I stared down at the Christmas card, which had been covered by the skimpy teddy. On the front, a cartoon man wearing a goofy grin, saying, “You’re invited to trim my tree.” On the inside flap, same man, naked and grotesque. “All it takes is two red balls.”

  Under that, scrawled in expensive ink from a Parker’s Department Store pen:

  Love My Little Girl,

  Daddy

  Adrian Cooper said, “Are you sure—”

  He never finished the sentence.

  When they lowered the coffin into the grave, I was thinking that it should have been wrapped with a big red bow.
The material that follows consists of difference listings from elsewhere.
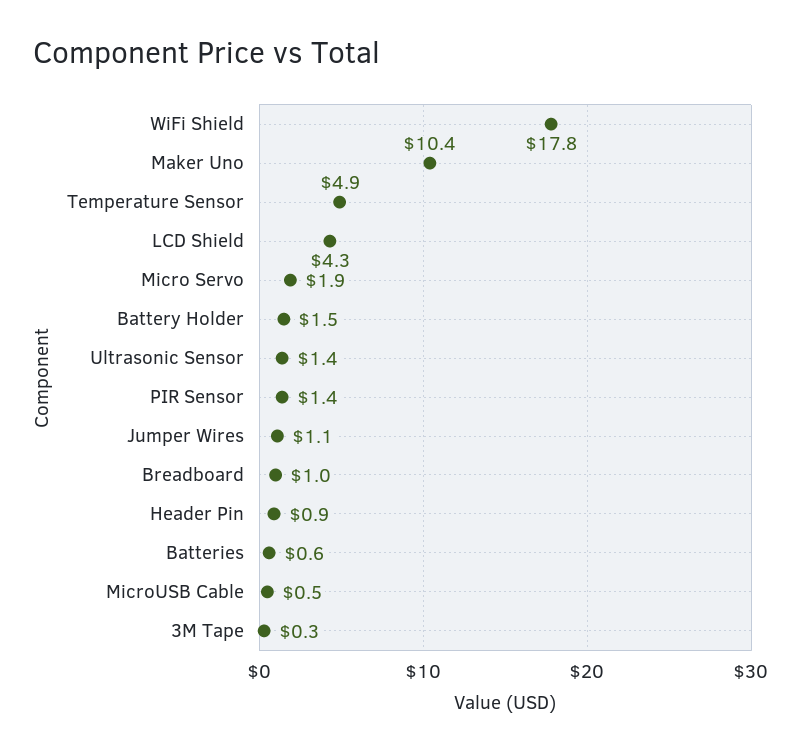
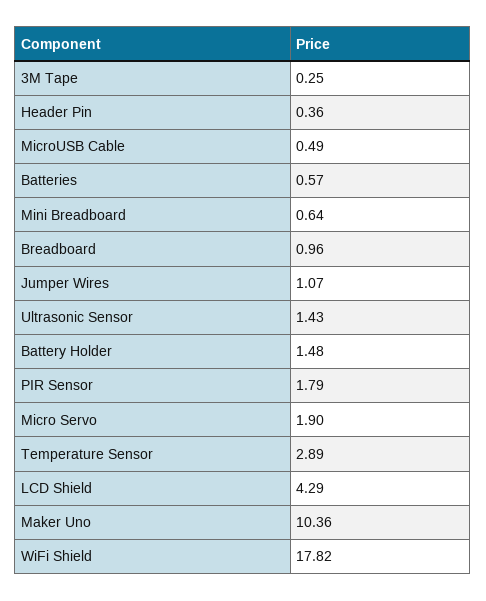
  {
    "WiFi Shield": 17.82,
    "Maker Uno": 10.36,
-   "Temperature Sensor": 4.9,
+   "Temperature Sensor": 2.89,
    "LCD Shield": 4.29,
    "Micro Servo": 1.9,
    "Battery Holder": 1.48,
    "Ultrasonic Sensor": 1.43,
-   "PIR Sensor": 1.4,
+   "PIR Sensor": 1.79,
    "Jumper Wires": 1.07,
    "Breadboard": 0.96,
-   "Header Pin": 0.9,
+   "Header Pin": 0.36,
    "Batteries": 0.57,
    "MicroUSB Cable": 0.49,
-   "3M Tape": 0.25
+   "3M Tape": 0.25,
+   "Mini Breadboard": 0.64
  }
  Tina and Julie buried Adrian Cooper on Christmas morning. I interpreted that as a good sign, a sign that Tina wanted to lay the past to rest and move on. No one else attended the funeral but the minister, and he was in and out in a matter of minutes. Everyone’s busy on Christmas.

  Everyone but me.

  I stayed in the shadows, standing over the grave of a man I didn’t know with flowers in my hands. It looked like Adrian’s death would be ruled a suicide. I had been pretty careful—I’d worn gloves when I pulled the trigger, and then, after Adrian was dead, I’d twisted his fingers around the weapon and fired a shot through the open window. And if there wasn’t a suicide note, the ripped up greeting card, torn photos, and lingerie seemed to stand in pretty well in the minds of the homicide detectives.

  Still, I wasn’t willing to take any unnecessary chances by getting too close to the ceremony. Cops love to watch funerals, I’m told. So I viewed the proceedings from a distance, and I saw a little girl and her mother standing over a dirt grave rimmed by a meadow of snow, their faces showing nothing, but their fingers interlocked.